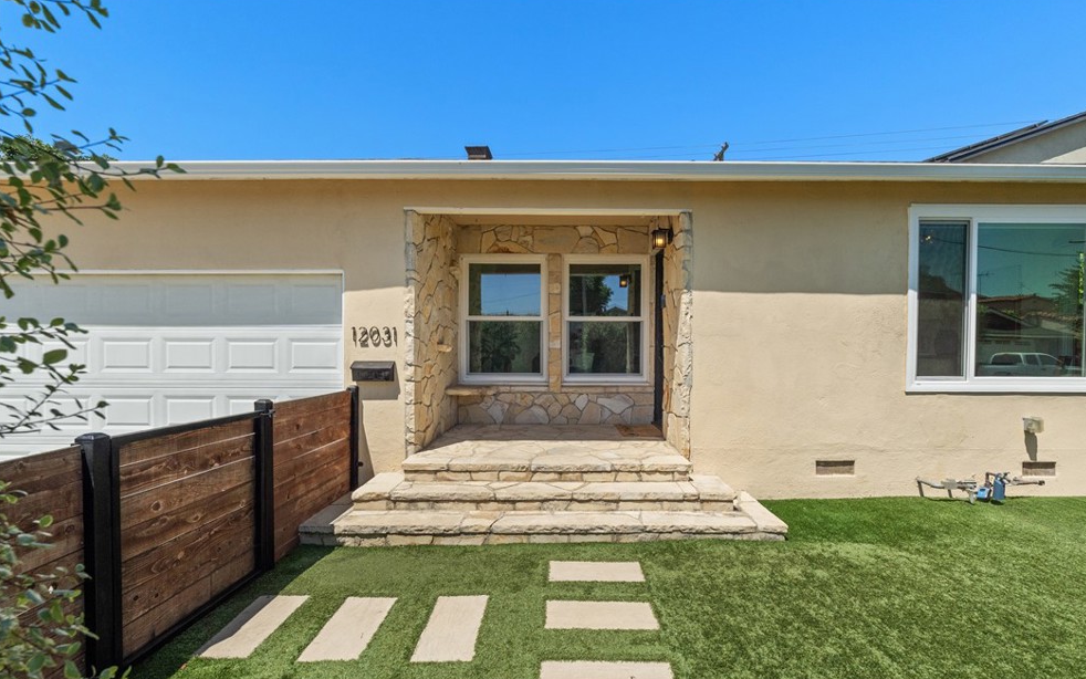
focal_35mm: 17
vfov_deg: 67.9
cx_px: 563
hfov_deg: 94.3
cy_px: 365
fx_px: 503
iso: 800
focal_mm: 16
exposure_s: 1/250
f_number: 10
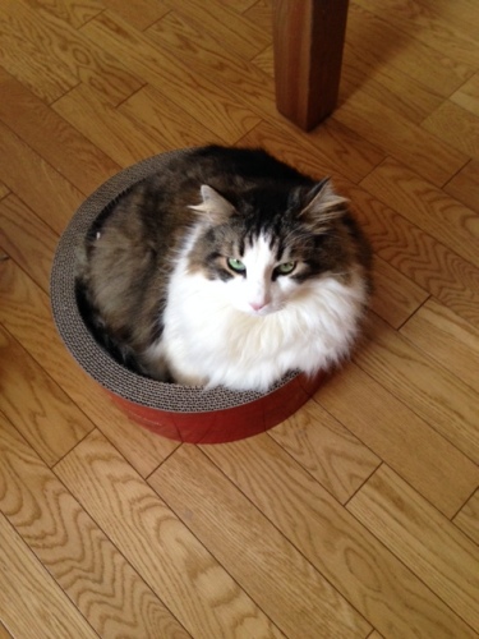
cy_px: 320
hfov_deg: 42.9
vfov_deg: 55.4
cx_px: 240
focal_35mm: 33
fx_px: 609
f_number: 2.4
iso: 200
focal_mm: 4.12
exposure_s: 1/20
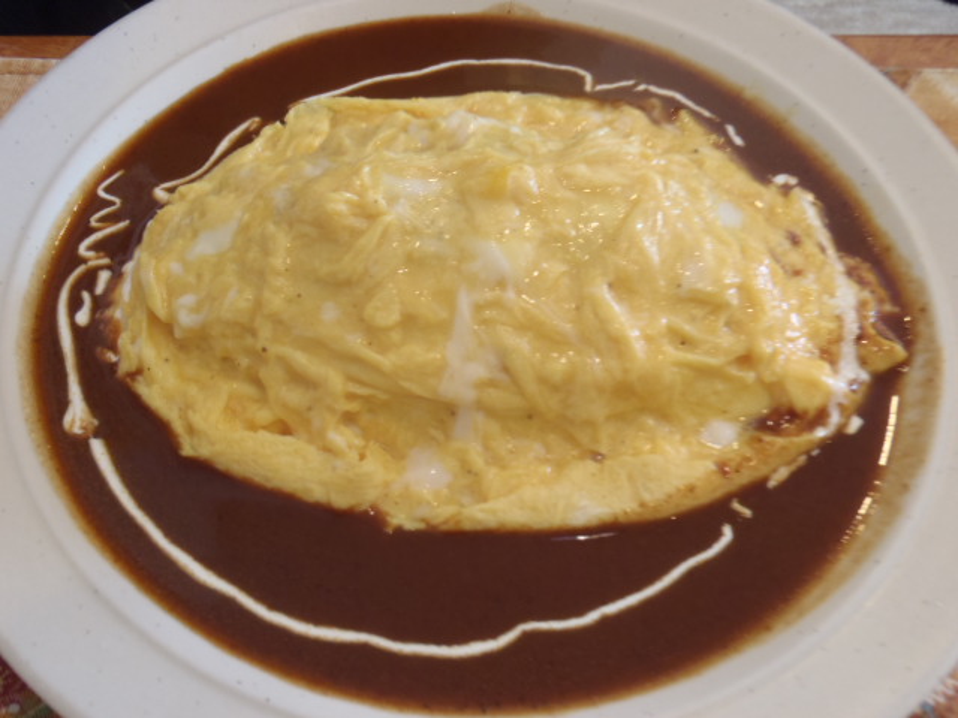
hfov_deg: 50.1
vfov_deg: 38.7
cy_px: 359
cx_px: 479
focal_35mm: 37
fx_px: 1024
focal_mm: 6.64
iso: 200
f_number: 4.7
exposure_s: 1/6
● ● ● ● ●
• _WHAT THE EXERCISE ASKS_:
Would you retype the material exactly, omitting each picture?

• _WRITTEN SOLUTION_:
focal_35mm: 17
vfov_deg: 67.9
cx_px: 563
hfov_deg: 94.3
cy_px: 365
fx_px: 503
iso: 800
focal_mm: 16
exposure_s: 1/250
f_number: 10
cy_px: 320
hfov_deg: 42.9
vfov_deg: 55.4
cx_px: 240
focal_35mm: 33
fx_px: 609
f_number: 2.4
iso: 200
focal_mm: 4.12
exposure_s: 1/20
hfov_deg: 50.1
vfov_deg: 38.7
cy_px: 359
cx_px: 479
focal_35mm: 37
fx_px: 1024
focal_mm: 6.64
iso: 200
f_number: 4.7
exposure_s: 1/6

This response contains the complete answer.